About this task: The answer is all of the data repeated exactly, with each picture omitted.

*** Supplied records Section Begins ***

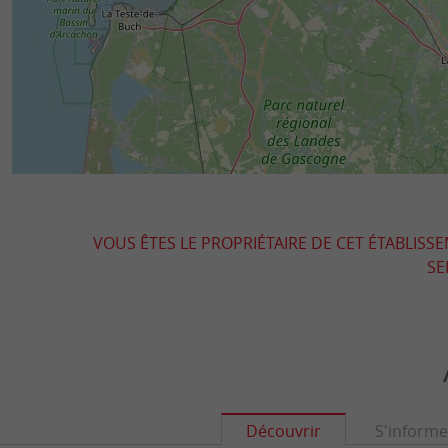
VOUS ÊTES LE PROPRIÉTAIRE DE CET ÉTABLISS
SE
Découvrir
S'informe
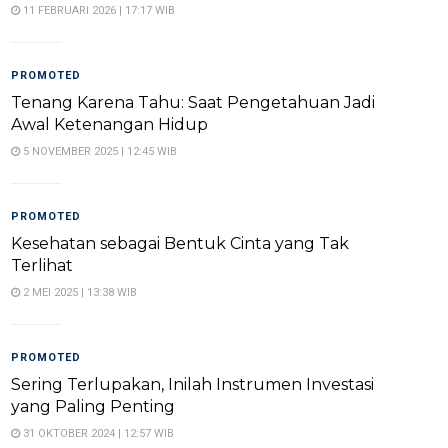
11 FEBRUARI 2026 | 17:17 WIB
PROMOTED
Tenang Karena Tahu: Saat Pengetahuan Jadi
Awal Ketenangan Hidup
5 NOVEMBER 2025 | 12:45 WIB
PROMOTED
Kesehatan sebagai Bentuk Cinta yang Tak
Terlihat
2 MEI 2025 | 13:38 WIB
PROMOTED
Sering Terlupakan, Inilah Instrumen Investasi
yang Paling Penting
31 OKTOBER 2024 | 12:57 WIB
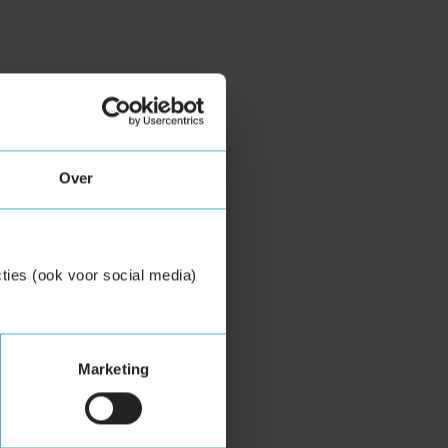
Over
ties (ook voor social media)
Marketing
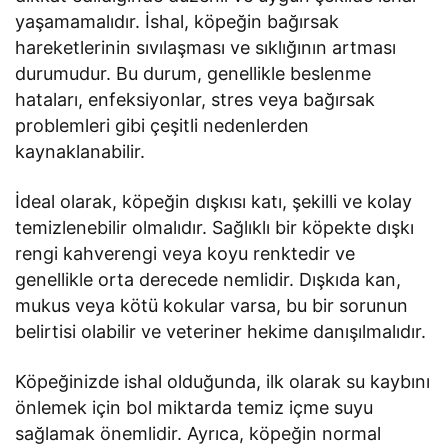
yaşamamalıdır. İshal, köpeğin bağırsak
hareketlerinin sıvılaşması ve sıklığının artması
durumudur. Bu durum, genellikle beslenme
hataları, enfeksiyonlar, stres veya bağırsak
problemleri gibi çeşitli nedenlerden
kaynaklanabilir.
İdeal olarak, köpeğin dışkısı katı, şekilli ve kolay
temizlenebilir olmalıdır. Sağlıklı bir köpekte dışkı
rengi kahverengi veya koyu renktedir ve
genellikle orta derecede nemlidir. Dışkıda kan,
mukus veya kötü kokular varsa, bu bir sorunun
belirtisi olabilir ve veteriner hekime danışılmalıdır.
Köpeğinizde ishal olduğunda, ilk olarak su kaybını
önlemek için bol miktarda temiz içme suyu
sağlamak önemlidir. Ayrıca, köpeğin normal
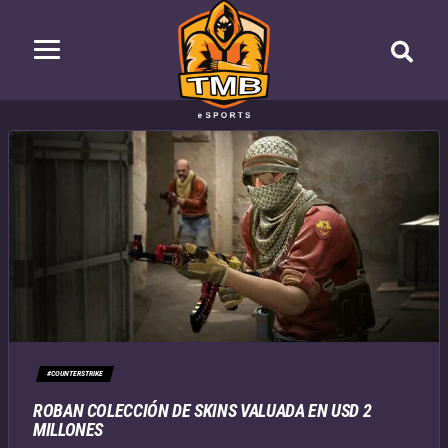
#COUNTERSTRIKE
ROBAN COLECCIÓN DE SKINS VALUADA EN USD 2
MILLONES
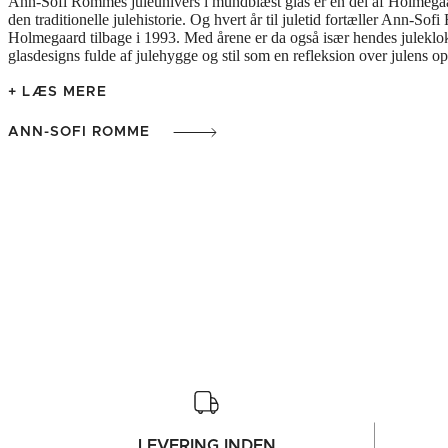
Ann-Sofi Rommes juleunivers i mundblæst glas er en del af Holmegaar
den traditionelle julehistorie. Og hvert år til juletid fortæller Ann-
Holmegaard tilbage i 1993. Med årene er da også især hendes juleklok
glasdesigns fulde af julehygge og stil som en refleksion over julens o
+ LÆS MERE
ANN-SOFI ROMME
LEVERING INDEN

*** Supplied records Section Ends ***

Task response:
VOUS ÊTES LE PROPRIÉTAIRE DE CET ÉTABLISS
SE
Découvrir
S'informe
11 FEBRUARI 2026 | 17:17 WIB
PROMOTED
Tenang Karena Tahu: Saat Pengetahuan Jadi
Awal Ketenangan Hidup
5 NOVEMBER 2025 | 12:45 WIB
PROMOTED
Kesehatan sebagai Bentuk Cinta yang Tak
Terlihat
2 MEI 2025 | 13:38 WIB
PROMOTED
Sering Terlupakan, Inilah Instrumen Investasi
yang Paling Penting
31 OKTOBER 2024 | 12:57 WIB
Over
ties (ook voor social media)
Marketing
yaşamamalıdır. İshal, köpeğin bağırsak
hareketlerinin sıvılaşması ve sıklığının artması
durumudur. Bu durum, genellikle beslenme
hataları, enfeksiyonlar, stres veya bağırsak
problemleri gibi çeşitli nedenlerden
kaynaklanabilir.
İdeal olarak, köpeğin dışkısı katı, şekilli ve kolay
temizlenebilir olmalıdır. Sağlıklı bir köpekte dışkı
rengi kahverengi veya koyu renktedir ve
genellikle orta derecede nemlidir. Dışkıda kan,
mukus veya kötü kokular varsa, bu bir sorunun
belirtisi olabilir ve veteriner hekime danışılmalıdır.
Köpeğinizde ishal olduğunda, ilk olarak su kaybını
önlemek için bol miktarda temiz içme suyu
sağlamak önemlidir. Ayrıca, köpeğin normal
#COUNTERSTRIKE
ROBAN COLECCIÓN DE SKINS VALUADA EN USD 2
MILLONES
Ann-Sofi Rommes juleunivers i mundblæst glas er en del af Holmegaar
den traditionelle julehistorie. Og hvert år til juletid fortæller Ann-
Holmegaard tilbage i 1993. Med årene er da også især hendes juleklok
glasdesigns fulde af julehygge og stil som en refleksion over julens o
+ LÆS MERE
ANN-SOFI ROMME
LEVERING INDEN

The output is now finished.